Alguns se tornam servidores fiéis, dedicando se a mim, não por medo de castigo, mas por amor. Mas seu amor ainda é interesseiro: gostam de mim por vantagens pessoais, à procura das consolações que acham em mim. Trata-se de um amor imperfeito. Sabes quando se manifesta essa imperfeição? No momento em que tais pessoas se vêem privadas da consolação experimentada em mim. Do mesmo tipo é o amor que têm pelo próximo: um amor imperfeito, que não basta, que é passageiro, vai diminuindo e muitas vezes se extingue. Chega a desaparecer, quando retiro destas pessoas as satisfações espirituais e permito dificuldades e oposições, no intuito de provar-lhes a virtude.

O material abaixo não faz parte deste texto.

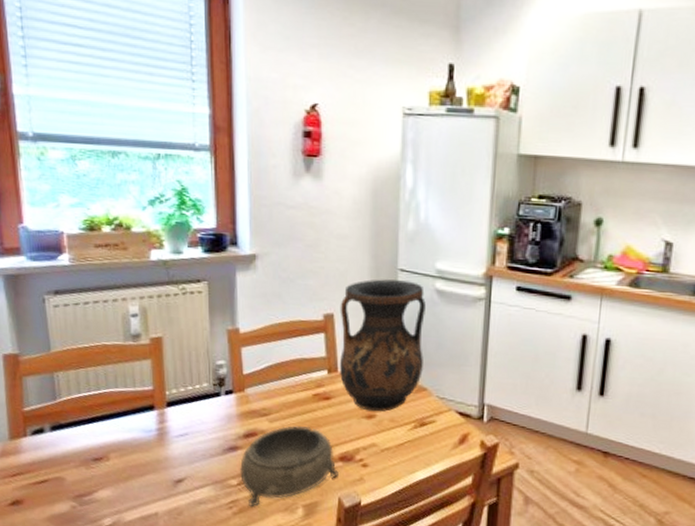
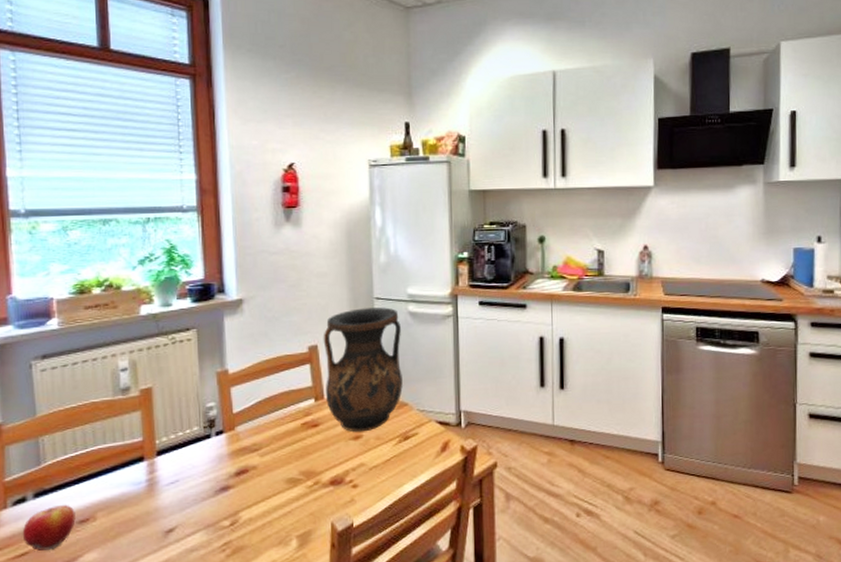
apple: none [41,440,90,482] -> present [22,504,76,551]
decorative bowl: present [240,426,338,507] -> none [232,455,330,547]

Minha intenção seria leva-las a um perfeito autoconhecimento, à consciência do próprio nada, a perceber a própria incapacidade frente à graça. Na realidade, no momento da provação, não me procuram, recusam-se a reconhecer-me como benfeitor, não procuram somente a mim com verdadeira humildade. Eis a razão por que concedo e depois retiro as consolações, deixando intacto o estado de graça.
Mas diante disso, estas pessoas desanimam, impacientam-se. Algumas vezes abandonam seus exercícios espirituais; muitas outras, fingindo virtude, dizem a si mesmas: "Esta prática para nada serve" - só porque se vêm carentes de fervor espiritual. Agem imperfeitamente, como pessoa que ainda não se desprendeu totalmente do egoísmo que lhe venda os olhos da fé. Quem se livra do egoísmo entende que tudo procede de mim, que nenhuma folha da árvore cai sem a minha permissão (Mt 6,28) que tudo concedo ou permito a fim de santificar os homens, isto é, para que atinjam a finalidade para a qual os criei. Seria preciso que vissem e compreendessem o seguinte: nada mais desejo que o seu bem no sangue do meu Filho unigênito, com o qual foram purificados. Em tal sangue podem reconhecer meu plano, ou seja, que para dar-lhes a vida eterna eu os criei à minha imagem e semelhança e, depois, no sangue de Jesus, os recriei como filhos adotivos através da graça. Infelizmente, são imperfeitos e somente procuram seus interesses e deixam de amar os outros.
Os primeiros (18.1.1) arrefecem por medo de sofrimentos; estes, os segundos, deixam de fazer bem aos outros e decaem no seu amor por ausência de interesses pessoais e consolação interior. O motivo é porque o homem, sem amor altruísta, ama a si mesmo segundo a imperfeição com que me ama, isto é, à procura de interesse próprio.
Se tais pessoas não se derem conta de tal imperfeição, se não aspirarem ao amor perfeito, impossível será que não voltem atrás. Para quem deseja chegar à vida eterna, o altruísmo no amor é indispensável. Para se adquirir a vida interminável, não basta evitar o pecado por medo de castigos ou ser virtuoso por interesses; é mister evitar o pecado porque ele me ofende, e praticar a virtude porque ela é amor por mim.
Quanto afirmado constitui a maneira geral da vocação ao amor. Começa-se pela imperfeição. Mas ocorre que haja passagem da imperfeição à perfeição (no amor): seja nesta vida, praticando a virtude com um coração desinteressado e liberal a meu respeito, seja mediante o reconhecimento da própria imperfeição na hora da morte, com o propósito - no caso de que continuasse a altruisticamente.
Foi com semelhante amor, imperfeito, que (São) Pedro amou o doce e bondoso Jesus, gozando de sua afável companhia (durante a vida pública); mas quando chegou o tempo da dificuldade, ele esmoreceu, fugiu, renegou, por medo de sofrer. Os que vão por este caminho, do amor servil e interesseiro, caem em muitos inconvenientes. Seria preciso que se elevassem e se comportassem como filhos, servindo-me desinteressadamente. Todavia, eu remunero os homens por todo esforço e dou a cada um de acordo com seu estado (espiritual) e boa vontade.